Darkness has a strange even a magical power of distorting the light to make it look like something totally different. The closet which keeps our clothes safe and clean suddenly becomes the portal to an unseen horror at night, the coat hanging on the door is now a spectre lurking in the dark ready to pounce. This also happens during the seeming safety of the day. The light which we feel is our best friend can also be the same energy which removes our power. The kryptonite to superman, the cross to Dracula. The light which gives us hope suddenly becomes our enemy and we seek shelter in the relative knowing of the darkness imbs6zb.
There are certain times in our life which really put us through the mill, wringing us out and throwing us away like used tissues. My own experiences have given me a deep insight into this very phenomenon. The people who I thought and really felt I knew, the people who would never desert me, never betray me, were the ones who stabbed me in the back. My own parents, my sisters and my brother were the ones who pushed me into the abyss of despair and struggle.
I was pushed out into the darkness of the night, the door shut on my future and my past. The cause MONEY, yes money the profit which was being made my my suffering was too valuable to be ignored. The need for them to make the profit was too powerful against my value as a daughter. They weighed me and the profit and the scales tilted against me.
My light became my darkness; my safety became my suffocation. How could they do this? Wasn’t I their daughter? What was so precious about the money which they seek to squeeze from me? Was I in a nightmare where all the friendly faces become the fiendish clowns who are after me to rip me to shreds? No unfortunately this wasn’t a nightmare it was sadly too real. Walking away from their door, I felt as if the earth had opened up and I had been swallowed by it. I was falling into the pits of the hellfire and I would never ever be saved. I became afraid of the light; I was terrified of the love which was so weak it snapped at the first hurdle.

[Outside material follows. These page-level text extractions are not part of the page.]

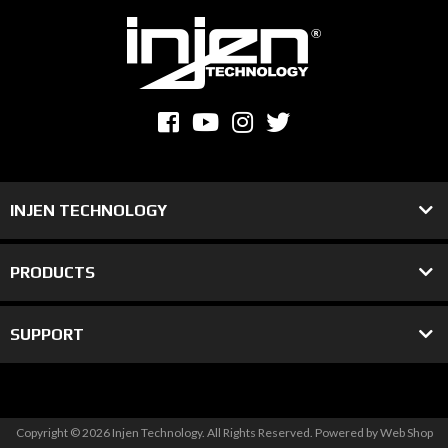
INJEN TECHNOLOGY
PRODUCTS
SUPPORT
Copyright © 2026 Injen Technology. All Rights Reserved.
Powered by
Web Shop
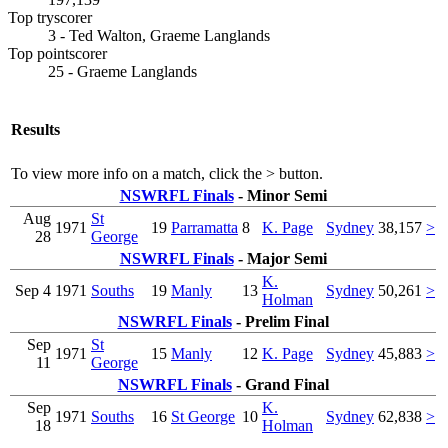
Top tryscorer
3 - Ted Walton, Graeme Langlands
Top pointscorer
25 - Graeme Langlands
Results
To view more info on a match, click the
>
button.
NSWRFL Finals
- Minor Semi
Aug
St
1971
19
Parramatta
8
K. Page
Sydney
38,157
>
28
George
NSWRFL Finals
- Major Semi
K.
Sep 4
1971
Souths
19
Manly
13
Sydney
50,261
>
Holman
NSWRFL Finals
- Prelim Final
Sep
St
1971
15
Manly
12
K. Page
Sydney
45,883
>
11
George
NSWRFL Finals
- Grand Final
Sep
K.
1971
Souths
16
St George
10
Sydney
62,838
>
18
Holman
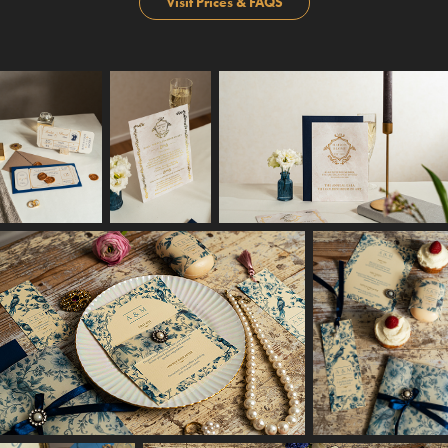
Visit Prices & FAQS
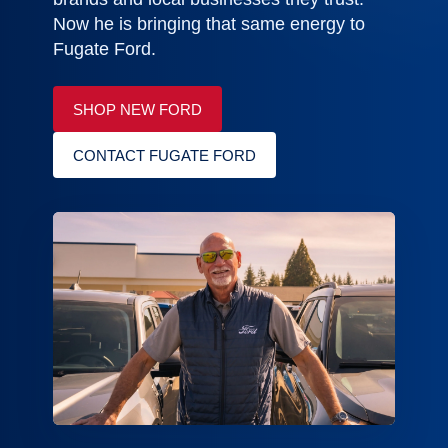
Now he is bringing that same energy to
Fugate Ford.
SHOP NEW FORD
CONTACT FUGATE FORD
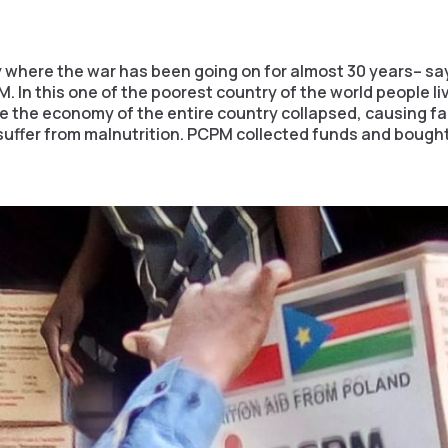
 where the war has been going on for almost 30 years– say
. In this one of the poorest country of the world people liv
e the economy of the entire country collapsed, causing fa
uffer from malnutrition. PCPM collected funds and bought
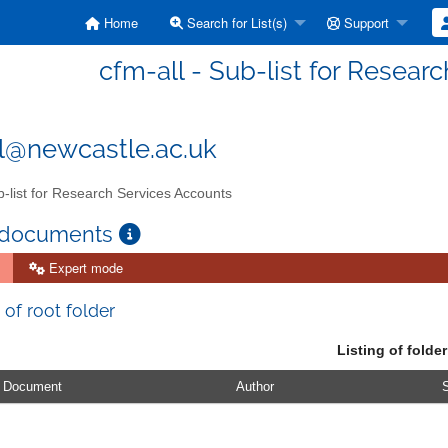
Home
Search for List(s)
Support
cfm-all - Sub-list for Resear
l@newcastle.ac.uk
-list for Research Services Accounts
 documents
Expert mode
 of root folder
Listing of folder
Document
Author
S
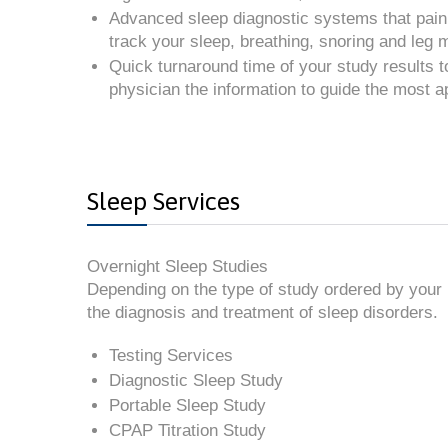
Advanced sleep diagnostic systems that painl
track your sleep, breathing, snoring and leg
Quick turnaround time of your study results t
physician the information to guide the most a
Sleep Services
Overnight Sleep Studies
Depending on the type of study ordered by your p
the diagnosis and treatment of sleep disorders.
Testing Services
Diagnostic Sleep Study
Portable Sleep Study
CPAP Titration Study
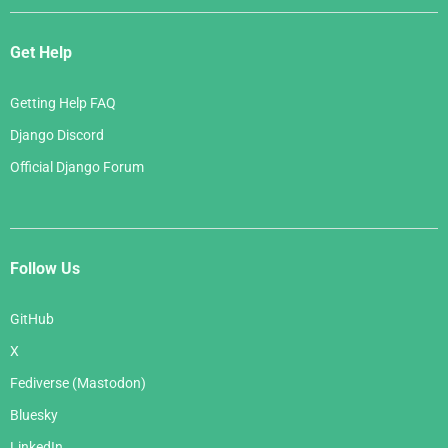
Get Help
Getting Help FAQ
Django Discord
Official Django Forum
Follow Us
GitHub
X
Fediverse (Mastodon)
Bluesky
LinkedIn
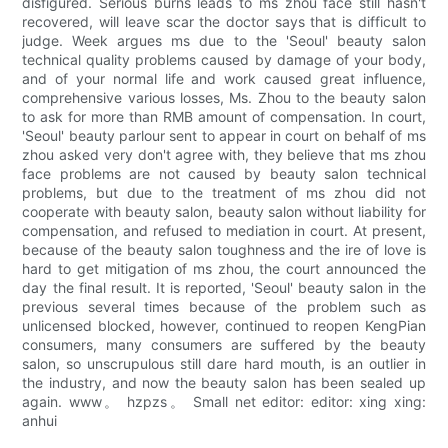
disfigured. Serious burns leads to ms zhou face still hasn't
recovered, will leave scar the doctor says that is difficult to
judge. Week argues ms due to the 'Seoul' beauty salon
technical quality problems caused by damage of your body,
and of your normal life and work caused great influence,
comprehensive various losses, Ms. Zhou to the beauty salon
to ask for more than RMB amount of compensation. In court,
'Seoul' beauty parlour sent to appear in court on behalf of ms
zhou asked very don't agree with, they believe that ms zhou
face problems are not caused by beauty salon technical
problems, but due to the treatment of ms zhou did not
cooperate with beauty salon, beauty salon without liability for
compensation, and refused to mediation in court. At present,
because of the beauty salon toughness and the ire of love is
hard to get mitigation of ms zhou, the court announced the
day the final result. It is reported, 'Seoul' beauty salon in the
previous several times because of the problem such as
unlicensed blocked, however, continued to reopen KengPian
consumers, many consumers are suffered by the beauty
salon, so unscrupulous still dare hard mouth, is an outlier in
the industry, and now the beauty salon has been sealed up
again. www。 hzpzs。 Small net editor: editor: xing xing:
anhui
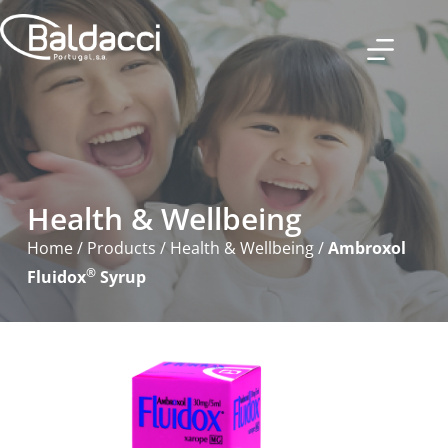
Health & Wellbeing
Home
/
Products
/
Health & Wellbeing
/
Ambroxol
®
Fluidox
Syrup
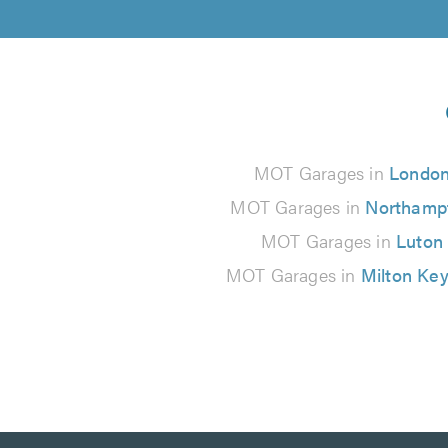
MOT Garages in
Londo
MOT Garages in
Northamp
MOT Garages in
Luton
MOT Garages in
Milton Ke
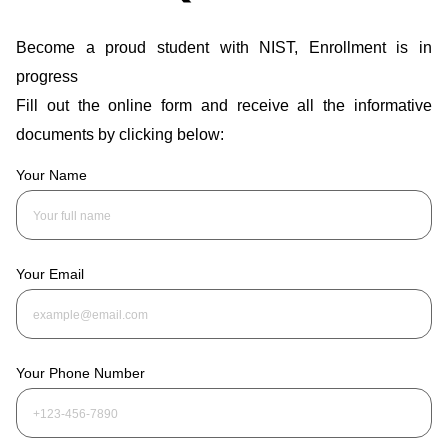
Become a proud student with NIST, Enrollment is in
progress
Fill out the online form and receive all the informative
documents by clicking below:
Your Name
Your Email
Your Phone Number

My only solace was to take the bottle of pills and finish this needless suffering. I was 6 months pregnant with my second child. My son, now he’s 13. I took the pills, however my husband saw me and stopped me before I could do some real harm to myself. I wanted to just end the suffering, the pain I was experiencing. How could my parents who bore me, how could my siblings my childhood friends do this to me? It was too painful to even think about.
Through the past 13 years I have asked myself this same question over and over again. To no result or no answers. I have stopped punishing myself for someone’s crime. To me the relationship I now have has no value, to me they sold their love for profit. It was a trade, which they made. I have stopped myself from going down the path of hating light and loving darkness. I have worked on my self love and self acceptance. I have learnt I am much more valuable than what I have been told all my life.
Have you every felt afraid of the light? Does darkness seem like a friend sometimes? How have you overcome this struggle?